Finding Bounds for a Triple Integral: Solids Bounded by a Paraboloid and Plane

[harpazo]

Set up a triple integral for the volume of the solid. DO NOT FIND THE VOLUME.

The solid bounded by the paraboloid z = 9 - x^2 - y^2 and the plane z = 0.

We are dealing with the xy-plane where z = 0.

I know that 0 ≤ z ≤ 9 - x^2 - y^2. The bounds of the integral pertaining to dz are z = 0 to z = 9 - x^2 - y^2.

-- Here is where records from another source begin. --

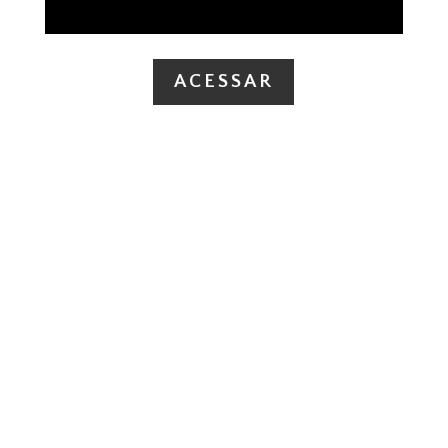
ACESSAR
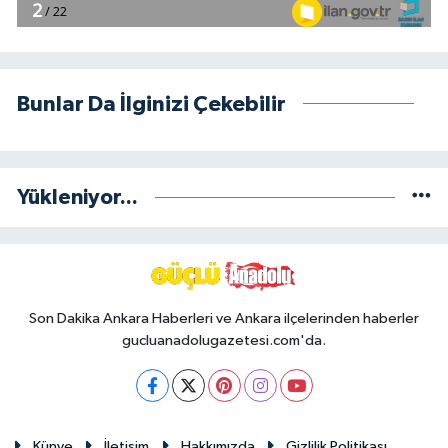
Bunlar Da İlginizi Çekebilir
Yükleniyor...
Son Dakika Ankara Haberleri ve Ankara ilçelerinden haberler
gucluanadolugazetesi.com'da.
Künye
İletişim
Hakkımızda
Gizlilik Politikası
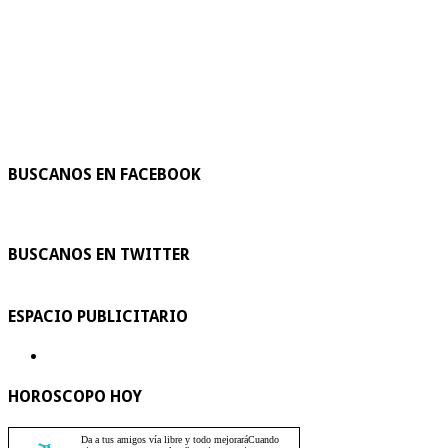
BUSCANOS EN FACEBOOK
BUSCANOS EN TWITTER
ESPACIO PUBLICITARIO
HOROSCOPO HOY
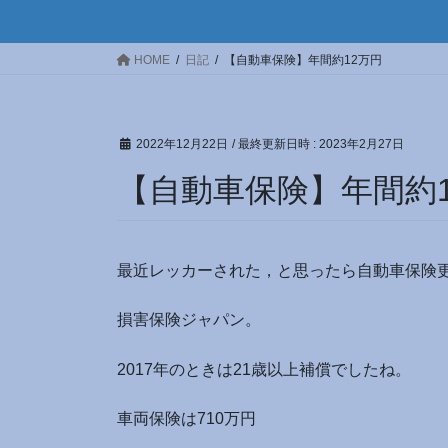
HOME
日記
【自動車保険】年間約12万円
2022年12月22日
/ 最終更新日時 :
2023年2月27日
【自動車保険】年間約1
最近レッカーされた，と思ったら自動車保険
損害保険ジャパン。
2017年のときは21歳以上補償でしたね。
車両保険は710万円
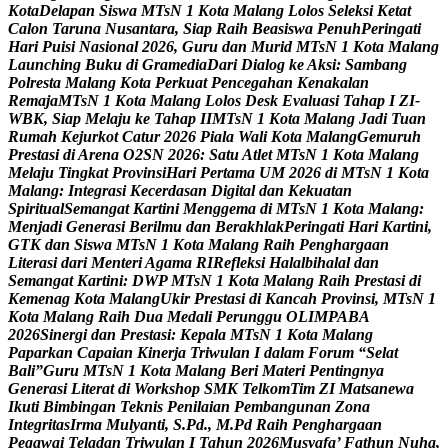
K
o
t
a
D
e
l
a
p
a
n
S
i
s
w
a
M
T
s
N
1
K
o
t
a
M
a
l
a
n
g
L
o
l
o
s
S
e
l
e
k
s
i
K
e
t
a
t
C
a
l
o
n
T
a
r
u
n
a
N
u
s
a
n
t
a
r
a
,
S
i
a
p
R
a
i
h
B
e
a
s
i
s
w
a
P
e
n
u
h
P
e
r
i
n
g
a
t
i
H
a
r
i
P
u
i
s
i
N
a
s
i
o
n
a
l
2
0
2
6
,
G
u
r
u
d
a
n
M
u
r
i
d
M
T
s
N
1
K
o
t
a
M
a
l
a
n
g
L
a
u
n
c
h
i
n
g
B
u
k
u
d
i
G
r
a
m
e
d
i
a
D
a
r
i
D
i
a
l
o
g
k
e
A
k
s
i
:
S
a
m
b
a
n
g
P
o
l
r
e
s
t
a
M
a
l
a
n
g
K
o
t
a
P
e
r
k
u
a
t
P
e
n
c
e
g
a
h
a
n
K
e
n
a
k
a
l
a
n
R
e
m
a
j
a
M
T
s
N
1
K
o
t
a
M
a
l
a
n
g
L
o
l
o
s
D
e
s
k
E
v
a
l
u
a
s
i
T
a
h
a
p
I
Z
I
-
W
B
K
,
S
i
a
p
M
e
l
a
j
u
k
e
T
a
h
a
p
I
I
M
T
s
N
1
K
o
t
a
M
a
l
a
n
g
J
a
d
i
T
u
a
n
R
u
m
a
h
K
e
j
u
r
k
o
t
C
a
t
u
r
2
0
2
6
P
i
a
l
a
W
a
l
i
K
o
t
a
M
a
l
a
n
g
G
e
m
u
r
u
h
P
r
e
s
t
a
s
i
d
i
A
r
e
n
a
O
2
S
N
2
0
2
6
:
S
a
t
u
A
t
l
e
t
M
T
s
N
1
K
o
t
a
M
a
l
a
n
g
M
e
l
a
j
u
T
i
n
g
k
a
t
P
r
o
v
i
n
s
i
H
a
r
i
P
e
r
t
a
m
a
U
M
2
0
2
6
d
i
M
T
s
N
1
K
o
t
a
M
a
l
a
n
g
:
I
n
t
e
g
r
a
s
i
K
e
c
e
r
d
a
s
a
n
D
i
g
i
t
a
l
d
a
n
K
e
k
u
a
t
a
n
S
p
i
r
i
t
u
a
l
S
e
m
a
n
g
a
t
K
a
r
t
i
n
i
M
e
n
g
g
e
m
a
d
i
M
T
s
N
1
K
o
t
a
M
a
l
a
n
g
:
M
e
n
j
a
d
i
G
e
n
e
r
a
s
i
B
e
r
i
l
m
u
d
a
n
B
e
r
a
k
h
l
a
k
P
e
r
i
n
g
a
t
i
H
a
r
i
K
a
r
t
i
n
i
,
G
T
K
d
a
n
S
i
s
w
a
M
T
s
N
1
K
o
t
a
M
a
l
a
n
g
R
a
i
h
P
e
n
g
h
a
r
g
a
a
n
L
i
t
e
r
a
s
i
d
a
r
i
M
e
n
t
e
r
i
A
g
a
m
a
R
I
R
e
f
l
e
k
s
i
H
a
l
a
l
b
i
h
a
l
a
l
d
a
n
S
e
m
a
n
g
a
t
K
a
r
t
i
n
i
:
D
W
P
M
T
s
N
1
K
o
t
a
M
a
l
a
n
g
R
a
i
h
P
r
e
s
t
a
s
i
d
i
K
e
m
e
n
a
g
K
o
t
a
M
a
l
a
n
g
U
k
i
r
P
r
e
s
t
a
s
i
d
i
K
a
n
c
a
h
P
r
o
v
i
n
s
i
,
M
T
s
N
1
K
o
t
a
M
a
l
a
n
g
R
a
i
h
D
u
a
M
e
d
a
l
i
P
e
r
u
n
g
g
u
O
L
I
M
P
A
B
A
2
0
2
6
S
i
n
e
r
g
i
d
a
n
P
r
e
s
t
a
s
i
:
K
e
p
a
l
a
M
T
s
N
1
K
o
t
a
M
a
l
a
n
g
P
a
p
a
r
k
a
n
C
a
p
a
i
a
n
K
i
n
e
r
j
a
T
r
i
w
u
l
a
n
I
d
a
l
a
m
F
o
r
u
m
“
S
e
l
a
t
B
a
l
i
”
G
u
r
u
M
T
s
N
1
K
o
t
a
M
a
l
a
n
g
B
e
r
i
M
a
t
e
r
i
P
e
n
t
i
n
g
n
y
a
G
e
n
e
r
a
s
i
L
i
t
e
r
a
t
d
i
W
o
r
k
s
h
o
p
S
M
K
T
e
l
k
o
m
T
i
m
Z
I
M
a
t
s
a
n
e
w
a
I
k
u
t
i
B
i
m
b
i
n
g
a
n
T
e
k
n
i
s
P
e
n
i
l
a
i
a
n
P
e
m
b
a
n
g
u
n
a
n
Z
o
n
a
I
n
t
e
g
r
i
t
a
s
I
r
m
a
M
u
l
y
a
n
t
i
,
S
.
P
d
.
,
M
.
P
d
R
a
i
h
P
e
n
g
h
a
r
g
a
a
n
P
e
g
a
w
a
i
T
e
l
a
d
a
n
T
r
i
w
u
l
a
n
I
T
a
h
u
n
2
0
2
6
M
u
s
y
a
f
a
’
F
a
t
h
u
n
N
u
h
a
,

How do I find the other bounds?

 

[MarkFL]

$z$ is going to range from $z=0$ to $z=9$. Along any of these planes, the cross-section will be the circle:

\(\displaystyle x^2+y^2=9-z\)

And so $y$ will range from $y=-\sqrt{9-z}$ to $y=\sqrt{9-z}$

And $x$ will range from $x=-\sqrt{9-z-y^2}$ to $x=\sqrt{9-z-y^2}$

Thus, the volume will be given by:

\(\displaystyle V=\int_0^9\int_{-\sqrt{9-z}}^{\sqrt{9-z}}\int_{-\sqrt{9-z-y^2}}^{\sqrt{9-z-y^2}}\,dx\,dy\,dz\)

If we use polar coordinates, then we have:

\(\displaystyle 0\le\theta\le2\pi\)

\(\displaystyle 0\le r\le3\)

\(\displaystyle 0\le z\le9-r^2\)

And the volume is:

\(\displaystyle V=\int_0^{2\pi}\int_0^3 r\int_0^{9-r^2}\,dz\,dr\,d\theta\)

 

[MarkFL]

Just so you have something to check your answers against, observe that we can find the volume using a solid of revolution, a Calc I technique.

\(\displaystyle V=\pi\int_0^9 x\,dx=\frac{81\pi}{2}\) :D

 

[harpazo]

I recall very little about the solid of revolution from calculus 1.

 

[Prove It]

I recall very little about the solid of revolution from calculus 1.

Then you will need to go back and review them!

 

[harpazo]

I need to review solids of revolution from calculus 1.